Now as I say, this is a private do but the Hoist, while they are known for various kink nights and a variably-enforced dress code, are not especially known for an upstairs function room available for parties or wedding receptions. They’re not even known for providing really, really shit buffets (insert comment about ‘putting on a good spread’ here). So there’s clearly more involvement than just a bored receptionist taking down a date in the back office.
Of course, this speaks to the narcissism of the gay scene, the impossible drive for impossible perfection, the desire for impossible bodies. I could write on and on and on about the way this environment impacts us – us as gay men, in our own lives, our own bodies and minds, far away from the scripted ideals. But that wasn’t what first struck me about this – that’s all old hat.
What first struck me was, ‘this is amazing!’. Just when you think the body fascism of the scene has found its nadir, another sink hole opens up and you find yourself tumbling helplessly into it, the only thing making it bearable the knowledge that everyone finds it as despicable as you. Except for the people who would go to a night like this.
Think about it: What kind of person would want to go to a night filled with the kind of people who would want to go to to a night like this?!
It’s fascinating. You have to admire them, and it really can’t be long until some corporate club comes up with the same wheeze. They probably have, somewhere outside the UK. It’s amazing, watching, chewing your protein bar and gazing down Compton Street.

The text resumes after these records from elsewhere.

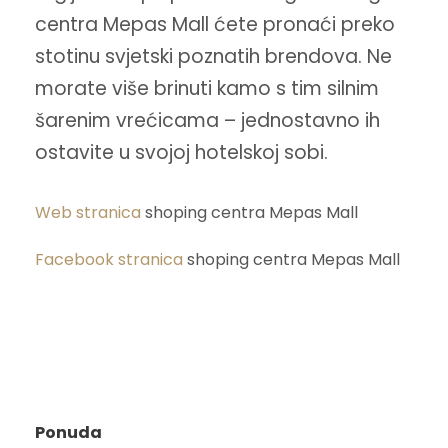
centra Mepas Mall ćete pronaći preko
stotinu svjetski poznatih brendova. Ne
morate više brinuti kamo s tim silnim
šarenim vrećicama – jednostavno ih
ostavite u svojoj hotelskoj sobi.
Web stranica
shoping centra Mepas Mall
Facebook stranica
shoping centra Mepas Mall
Ponuda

How bad can it actually get?
I’d laugh all the way to the Eagle if I found out this venture was a flop for the Hoist, but the same can’t be said for Crystals. For all that it was abysmal, I would have given my left eye for a town centre gay pub when I was growing up alone in that town. I hear there’s possibly another one opening up further up the road, or a pub owned by a couple of gay guys which I suspect will at least put on a night. I really wish them the best of luck. It’s easy to mock from the bright lights of the big cities, but gay teenagers growing up in small towns deserve to know they’re not alone.